WORK REQUIRED: Extract the records in full, leaving every picture out.

Human pose keypoint data:
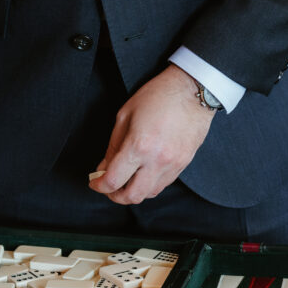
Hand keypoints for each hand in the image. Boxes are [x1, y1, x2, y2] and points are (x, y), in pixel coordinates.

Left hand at [89, 64, 214, 204]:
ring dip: (134, 191)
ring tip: (125, 180)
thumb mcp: (125, 116)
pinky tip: (142, 173)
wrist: (193, 91)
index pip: (113, 180)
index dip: (99, 185)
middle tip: (108, 187)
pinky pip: (163, 184)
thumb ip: (112, 146)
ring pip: (149, 193)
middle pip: (132, 196)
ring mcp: (173, 164)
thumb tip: (103, 167)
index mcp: (139, 146)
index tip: (94, 182)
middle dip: (115, 196)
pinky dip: (149, 184)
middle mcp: (157, 160)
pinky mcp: (183, 164)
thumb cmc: (158, 96)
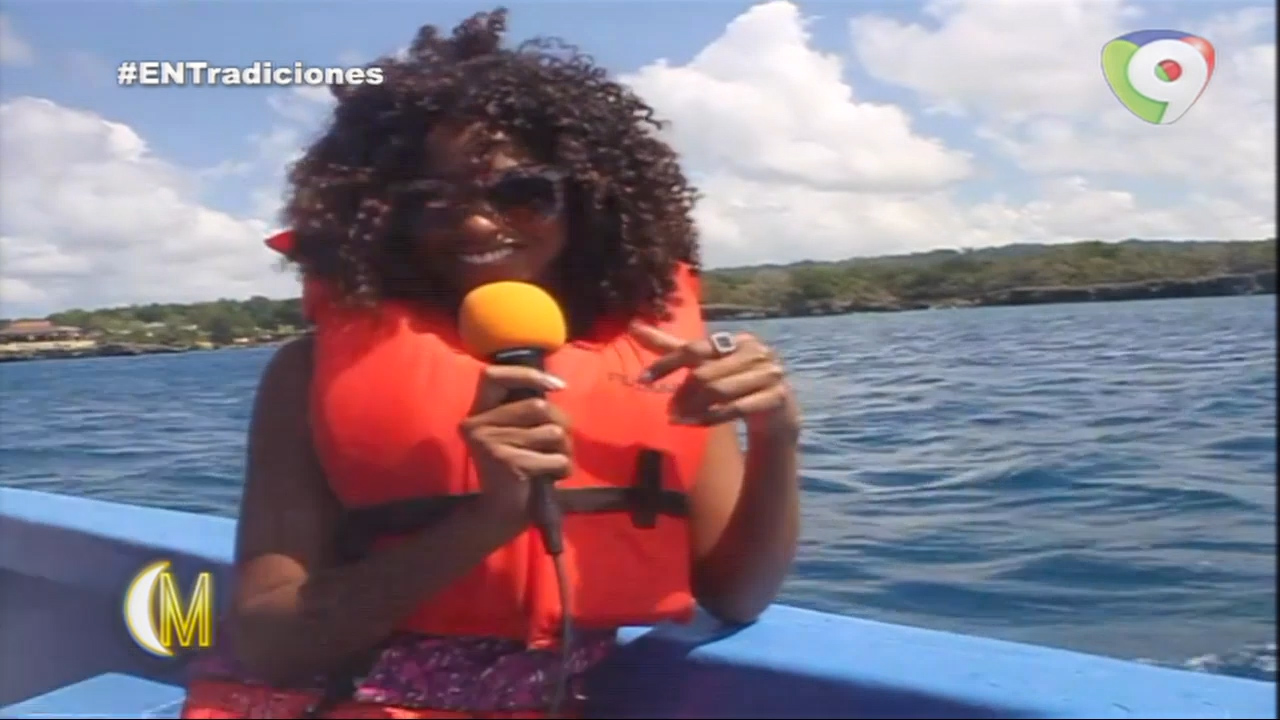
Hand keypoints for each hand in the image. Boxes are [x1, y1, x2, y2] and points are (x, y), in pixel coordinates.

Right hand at [458, 365, 572, 522]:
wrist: (498, 514)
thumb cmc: (515, 469)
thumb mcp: (513, 433)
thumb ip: (526, 409)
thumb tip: (557, 386)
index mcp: (477, 412)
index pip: (492, 375)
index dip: (527, 374)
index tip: (557, 386)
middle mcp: (477, 424)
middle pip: (538, 406)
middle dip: (561, 424)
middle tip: (560, 444)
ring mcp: (490, 443)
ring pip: (551, 432)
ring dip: (564, 449)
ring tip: (553, 462)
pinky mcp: (508, 463)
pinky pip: (556, 458)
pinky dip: (563, 468)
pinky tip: (553, 477)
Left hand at [631, 323, 799, 439]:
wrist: (776, 410)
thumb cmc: (734, 381)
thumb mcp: (705, 365)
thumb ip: (672, 348)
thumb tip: (633, 326)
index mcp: (736, 339)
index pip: (694, 349)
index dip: (667, 363)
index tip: (643, 379)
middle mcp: (755, 352)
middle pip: (706, 373)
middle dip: (682, 393)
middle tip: (669, 410)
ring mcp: (769, 374)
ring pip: (720, 392)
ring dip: (693, 409)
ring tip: (676, 419)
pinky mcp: (776, 397)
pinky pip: (735, 409)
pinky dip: (710, 418)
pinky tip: (692, 424)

RESPONSE TO THE EXERCISE:
Hand keypoints for each hand in the image. Boxes are [x1, y1, x2, y2] and points are (x, y), in pixel coordinates.

Left hand at [89, 64, 214, 204]:
ring dip: (134, 191)
ring tip: (125, 180)
thumb mcp: (125, 116)
pinky tip: (142, 173)
wrist: (193, 91)
index pip: (113, 180)
index dip: (99, 185)
middle tip: (108, 187)
pinky pip: (163, 184)
thumb ip: (112, 146)
ring pip: (149, 193)
middle pip: (132, 196)
ring mcp: (173, 164)
thumb tip: (103, 167)
index mcp: (139, 146)
index tip: (94, 182)
middle dip: (115, 196)
pinky dip: (149, 184)
middle mcp: (157, 160)
pinky mcp: (183, 164)
thumb cmc: (158, 96)
Hand keypoints for each hand in the image. Boxes are [x1, y1, x2, y2] and points are (x, y), in pixel coordinates.

Right hand at [458, 365, 572, 522]:
wrist: (498, 514)
thumb cmc: (515, 469)
thumb mcp: (513, 433)
thumb ip: (526, 409)
thumb tip: (557, 386)
index mcp: (477, 412)
index pip: (492, 375)
index dip: (527, 374)
index tip: (557, 386)
middle mcp: (477, 424)
middle pip: (538, 406)
middle dip: (561, 424)
middle tip: (560, 444)
ring mcp: (490, 443)
ring pip: (551, 432)
ring dip: (564, 449)
ring tip: (553, 462)
pinky mcp: (508, 463)
pinky pip: (556, 458)
pinky dip: (563, 468)
pinky tip: (553, 477)
Left hand at [631, 323, 799, 439]:
wrist: (776, 410)
thumb cmc: (734, 381)
thumb mcp: (705, 365)
thumb ip: (672, 348)
thumb tip: (633, 326)
index mcp: (736, 339)
index pip: (694, 349)
index dip: (667, 363)
index tip: (643, 379)
middle mcp: (755, 352)
middle pip: (706, 373)
middle dip: (682, 393)
middle tip: (669, 410)
ring mcp: (769, 374)
ring pip: (720, 392)
ring dip: (693, 409)
ring tip: (676, 419)
pinky mcp: (776, 397)
pinky pip: (735, 409)
pinky dip: (710, 418)
pinky tip: (692, 424)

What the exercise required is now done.